- ASSIGNED TASK
Only one stretch of the data below is needed. Output the lines from the one with "nose: (345, 385)" up to and including the one with "right front paw: (276, 492)", exactly as they stand.

- TASK DATA

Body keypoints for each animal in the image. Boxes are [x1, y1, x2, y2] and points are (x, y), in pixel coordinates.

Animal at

---

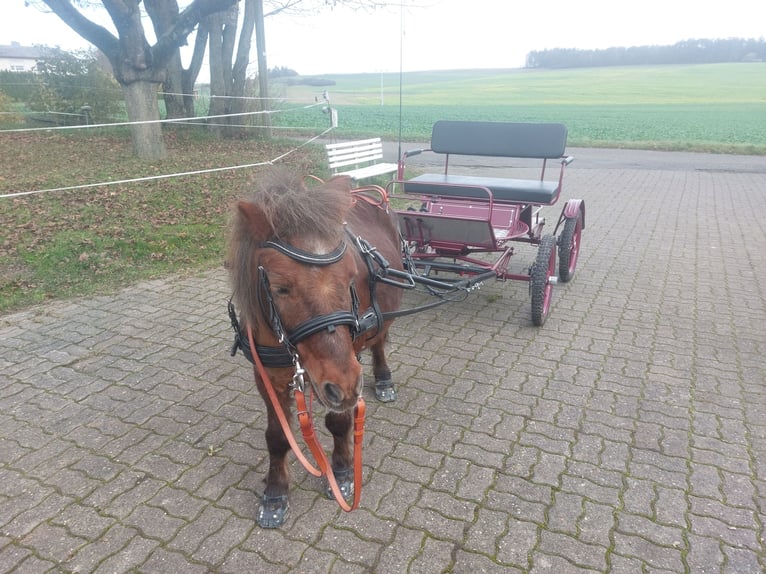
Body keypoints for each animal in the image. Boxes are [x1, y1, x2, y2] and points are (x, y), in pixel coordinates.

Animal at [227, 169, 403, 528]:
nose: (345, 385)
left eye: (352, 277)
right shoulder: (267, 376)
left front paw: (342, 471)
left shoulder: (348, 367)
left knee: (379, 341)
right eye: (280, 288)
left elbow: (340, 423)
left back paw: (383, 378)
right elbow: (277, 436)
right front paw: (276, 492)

- RESPONSE
nose: (345, 385)
left eye: (352, 277)
right shoulder: (267, 376)
left front paw: (342, 471)
left shoulder: (348, 367)
left knee: (379, 341)
right eye: (280, 288)
left elbow: (340, 423)
left back paw: (383, 378)
right elbow: (277, 436)
right front paw: (276, 492)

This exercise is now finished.